7.5/10 Nick Griffiths


Album Review
Dino Cazares, founder member of Fear Factory and creator of one of the most distinctive riff styles in recent metal history, has spent five years preparing for his comeback, and judging by the ferocity with which Divine Heresy slam into the title track of their debut album, his patience has been fully rewarded. A quintessential 21st century American metal band - with all the necessary elements required to draw in fans from across the board - Cazares' gleaming new vehicle combines breathless brutality with giant, bellow-along choruses, leading to an end result that is utterly timely but by no means overly familiar. The presence of ex-Hate Eternal drummer Tim Yeung will give this project credibility with death metal die-hards, even if there may be one too many sing-along choruses to convert them all. Yueng's druming is the key to this band's power - more so, even, than Cazares' signature machine gun riffs - as his sheer explosive power and violent blast beats ensure that even on the catchy 'Failed Creation' and closing anti-ballad 'Closure', Divine Heresy sound extreme. Vocalist Tommy Vext has pleasantly Keith Caputo-esque tone to his clean vocals, and his throat mashing bark exudes bona fide authority. Best of all, Cazares has summoned his best riffs since 'Demanufacture' and even chucks in some nosebleed-inducing solos. Its like nu-metal never happened.  All in all, the portly pioneer has hit the bull's-eye and it's going to be fascinating to see what happens next.
8/10 Dom Lawson


Album Review
A few years ago, Dino Cazares was left in the wilderness when his band Fear Factory, fell apart around him. Since then, he's been out of the scene while the aforementioned band reformed, stumbled on without him and then disappeared from the scene. Cazares on the other hand has been busy putting together his new band, Divine Heresy and the results can be heard on the bands' awesome debut album, Bleed The Fifth.

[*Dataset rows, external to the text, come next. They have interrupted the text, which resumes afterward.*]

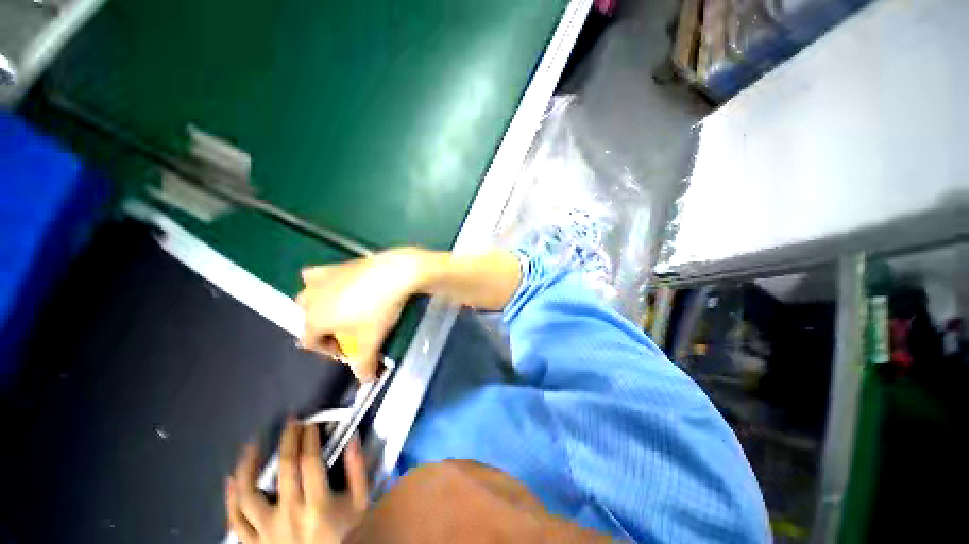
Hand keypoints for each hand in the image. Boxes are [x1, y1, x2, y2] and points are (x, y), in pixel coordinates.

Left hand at [226, 421, 368, 543]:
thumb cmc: (342, 534)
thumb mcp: (359, 504)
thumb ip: (358, 472)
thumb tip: (352, 440)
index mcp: (317, 506)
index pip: (310, 462)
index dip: (309, 438)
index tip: (311, 424)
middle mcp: (289, 516)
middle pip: (284, 469)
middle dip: (288, 440)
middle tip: (291, 423)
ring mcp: (266, 532)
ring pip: (249, 495)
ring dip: (248, 466)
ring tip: (252, 445)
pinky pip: (235, 522)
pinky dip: (230, 500)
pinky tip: (231, 480)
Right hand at [296, 248, 426, 380]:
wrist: (395, 273)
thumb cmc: (379, 308)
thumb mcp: (372, 339)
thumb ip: (364, 363)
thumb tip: (366, 380)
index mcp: (314, 320)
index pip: (310, 342)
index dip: (328, 350)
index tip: (349, 350)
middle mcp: (310, 299)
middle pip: (307, 319)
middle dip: (323, 328)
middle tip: (347, 330)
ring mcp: (320, 278)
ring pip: (309, 296)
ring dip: (319, 305)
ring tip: (343, 308)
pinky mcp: (335, 264)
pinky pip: (318, 275)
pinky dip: (323, 282)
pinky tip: (339, 284)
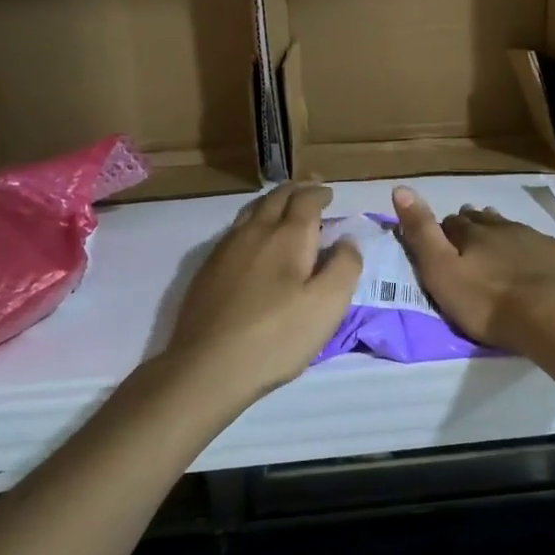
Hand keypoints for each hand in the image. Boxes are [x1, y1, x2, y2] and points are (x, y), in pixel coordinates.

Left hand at [165, 183, 361, 402]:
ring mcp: (226, 248)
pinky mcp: (207, 269)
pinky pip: (236, 229)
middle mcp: (255, 231)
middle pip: (276, 198)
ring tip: (284, 204)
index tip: (330, 193)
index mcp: (287, 235)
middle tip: (311, 187)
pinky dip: (254, 221)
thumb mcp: (327, 305)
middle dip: (297, 189)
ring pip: (252, 210)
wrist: (208, 367)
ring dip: (273, 201)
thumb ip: (344, 266)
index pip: (306, 200)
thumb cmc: (276, 336)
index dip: (320, 193)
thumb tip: (347, 240)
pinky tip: (254, 237)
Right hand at [391, 186, 554, 356]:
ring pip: (511, 230)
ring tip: (496, 246)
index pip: (452, 222)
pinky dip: (530, 251)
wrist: (554, 316)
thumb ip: (421, 232)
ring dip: (501, 235)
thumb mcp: (441, 271)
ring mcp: (535, 239)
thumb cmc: (488, 302)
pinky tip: (532, 263)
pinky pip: (540, 246)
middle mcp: (503, 227)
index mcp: (472, 232)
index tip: (441, 238)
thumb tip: (400, 188)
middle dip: (472, 227)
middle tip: (467, 240)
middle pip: (482, 221)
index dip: (444, 229)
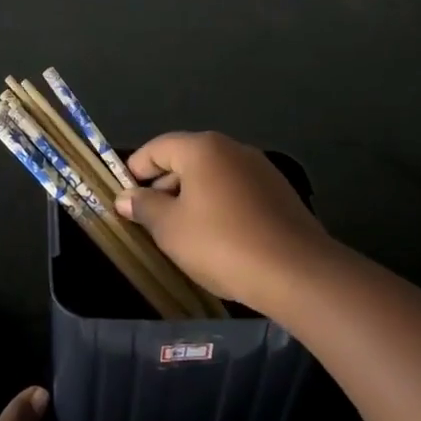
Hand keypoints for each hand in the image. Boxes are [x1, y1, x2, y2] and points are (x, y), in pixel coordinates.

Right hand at [118, 131, 334, 314]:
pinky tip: (216, 238)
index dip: (135, 170)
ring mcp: (260, 170)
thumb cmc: (222, 244)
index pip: (157, 148)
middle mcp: (233, 149)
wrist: (297, 273)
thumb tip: (125, 197)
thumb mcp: (170, 229)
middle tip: (148, 219)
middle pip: (186, 159)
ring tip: (180, 232)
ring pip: (213, 177)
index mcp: (202, 148)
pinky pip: (236, 192)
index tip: (123, 196)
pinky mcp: (279, 193)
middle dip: (163, 186)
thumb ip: (144, 208)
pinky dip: (218, 206)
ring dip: (191, 198)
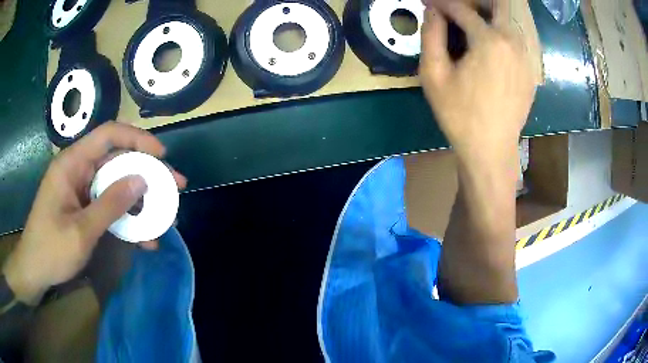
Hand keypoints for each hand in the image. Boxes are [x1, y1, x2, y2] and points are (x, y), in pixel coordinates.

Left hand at [2, 122, 186, 304]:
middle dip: (147, 174)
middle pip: (117, 161)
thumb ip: (109, 204)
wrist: (35, 271)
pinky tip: (143, 239)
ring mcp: (82, 191)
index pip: (108, 135)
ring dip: (140, 202)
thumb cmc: (50, 250)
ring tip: (164, 217)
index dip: (137, 139)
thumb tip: (142, 180)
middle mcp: (78, 171)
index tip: (161, 156)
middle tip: (174, 188)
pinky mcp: (84, 208)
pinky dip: (126, 219)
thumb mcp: (81, 231)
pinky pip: (109, 206)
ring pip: (116, 186)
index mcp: (72, 164)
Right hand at [419, 0, 535, 160]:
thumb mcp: (434, 75)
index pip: (463, 9)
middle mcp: (513, 42)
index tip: (429, 3)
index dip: (442, 3)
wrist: (491, 150)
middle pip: (500, 4)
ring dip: (490, 15)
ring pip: (510, 20)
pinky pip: (517, 40)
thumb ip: (431, 35)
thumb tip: (433, 12)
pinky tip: (489, 45)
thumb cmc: (460, 115)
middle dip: (476, 2)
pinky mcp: (530, 71)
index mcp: (490, 41)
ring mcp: (526, 57)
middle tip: (458, 10)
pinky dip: (502, 33)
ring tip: (471, 24)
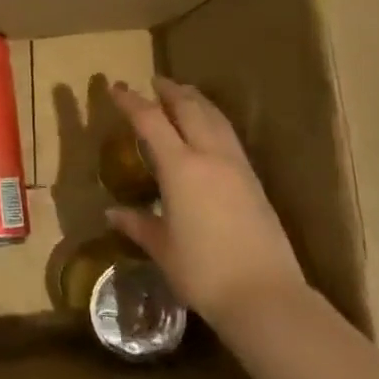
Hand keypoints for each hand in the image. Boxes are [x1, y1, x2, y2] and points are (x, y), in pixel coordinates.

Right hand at [107, 78, 307, 335]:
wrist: (266, 296)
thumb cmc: (204, 272)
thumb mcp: (163, 249)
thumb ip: (138, 224)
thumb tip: (112, 213)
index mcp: (180, 168)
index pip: (150, 121)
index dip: (131, 101)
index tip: (116, 88)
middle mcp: (209, 156)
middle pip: (189, 109)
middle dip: (170, 91)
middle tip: (155, 81)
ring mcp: (237, 167)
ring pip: (215, 118)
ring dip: (196, 101)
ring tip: (184, 93)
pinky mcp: (254, 181)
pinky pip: (229, 136)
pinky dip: (214, 120)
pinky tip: (210, 129)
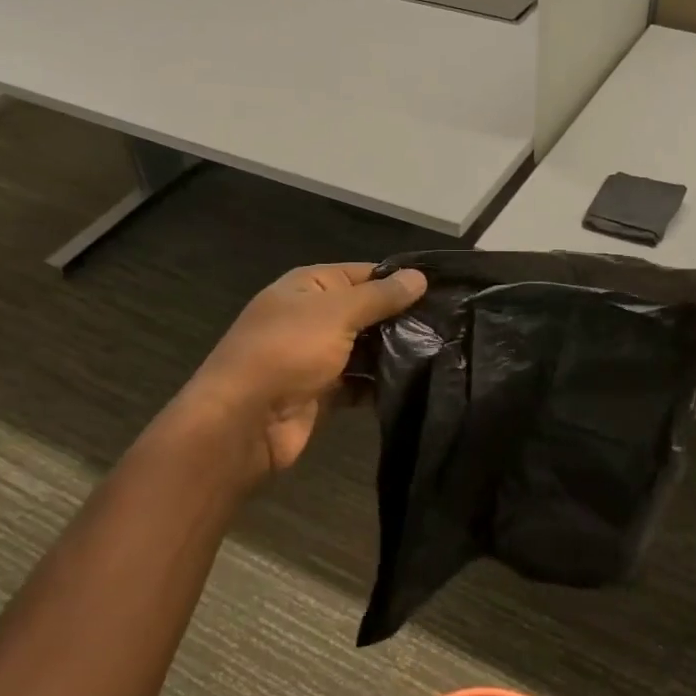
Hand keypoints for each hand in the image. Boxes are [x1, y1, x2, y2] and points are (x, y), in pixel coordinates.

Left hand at [180, 262, 426, 476]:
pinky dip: (381, 384)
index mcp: (309, 286)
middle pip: (367, 312)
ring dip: (396, 352)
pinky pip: (360, 382)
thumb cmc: (287, 351)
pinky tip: (417, 383)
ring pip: (367, 348)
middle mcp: (313, 316)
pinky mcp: (324, 392)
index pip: (363, 273)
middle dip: (403, 318)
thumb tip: (419, 277)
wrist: (244, 421)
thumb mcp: (337, 313)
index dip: (399, 279)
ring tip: (443, 352)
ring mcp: (317, 356)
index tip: (443, 290)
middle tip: (451, 324)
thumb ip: (380, 296)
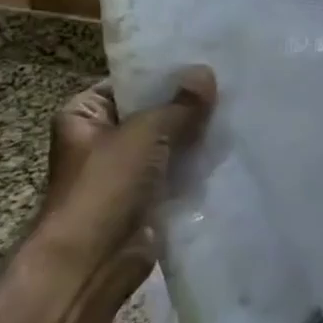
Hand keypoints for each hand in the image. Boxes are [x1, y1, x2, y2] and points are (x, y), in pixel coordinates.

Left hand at [29, 68, 216, 292]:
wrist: (93, 261)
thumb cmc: (106, 186)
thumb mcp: (145, 133)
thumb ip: (179, 104)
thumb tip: (205, 73)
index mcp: (84, 115)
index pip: (129, 83)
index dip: (165, 74)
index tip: (205, 62)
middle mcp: (102, 139)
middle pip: (152, 112)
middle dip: (187, 105)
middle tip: (229, 86)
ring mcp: (125, 171)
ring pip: (169, 143)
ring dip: (196, 136)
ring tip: (238, 112)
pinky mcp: (147, 198)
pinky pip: (177, 172)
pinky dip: (198, 165)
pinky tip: (230, 148)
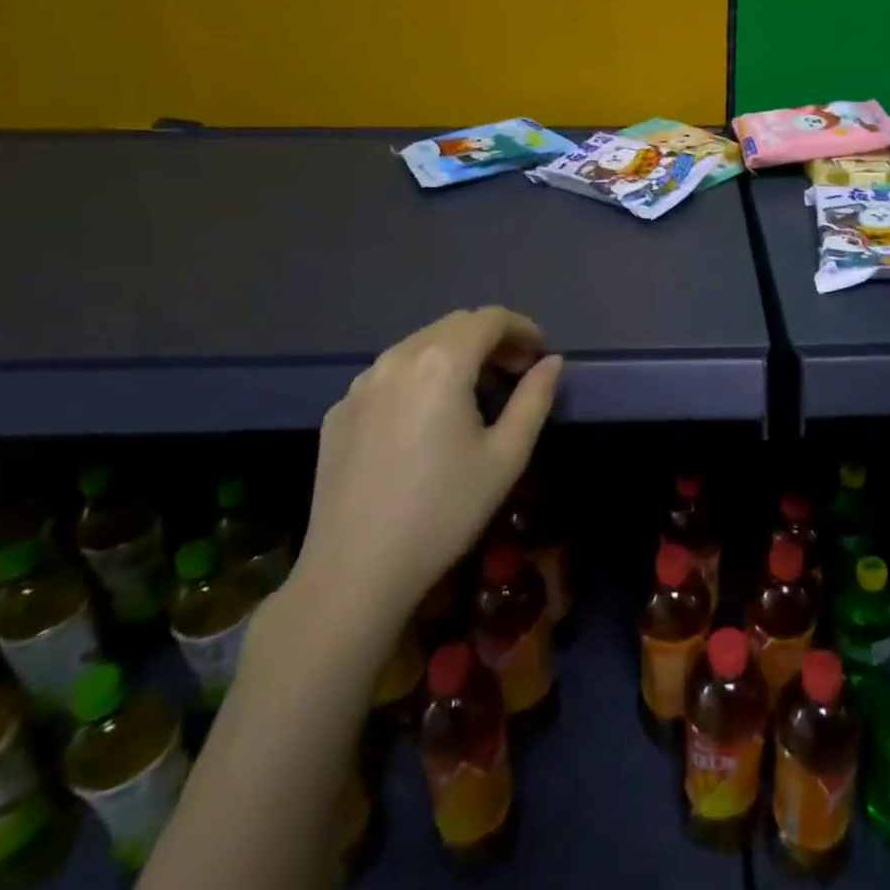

Playing thundering metal with a futuristic edge, Divine Heresy are the band Dino would surely have turned Fear Factory into if they hadn't suddenly become all cyber-goth on us. Bleed The Fifth is the album Fear Factory should have made after Demanufacture. The title track is a brutal, uncompromising attack from Cazares and his new bandmates. Combining the raging fury of Strapping Young Lad with a modern, cyber-metal edge, the album continues through tracks like Failed Creation and the bulldozer of a metal song that is Rise Of The Scorned. At times frontman Tommy Vext does sound a little too like Burton C. Bell for his own good but the comparisons are going to be hanging around any band Cazares is in for a long time yet. What listening to Bleed The Fifth does show is how much Fear Factory missed Cazares and how getting shot of him was probably the nail in the coffin of their career.

On the plus side for Cazares, the quality of this album will ensure that his career will go from strength to strength as this album is not only a great starting point for his new band but also a great metal album all around. The metal scene has been missing someone with a huge presence for a long time now. Cazares, Divine Heresy and Bleed The Fifth have appeared at just the right time. Welcome back fella.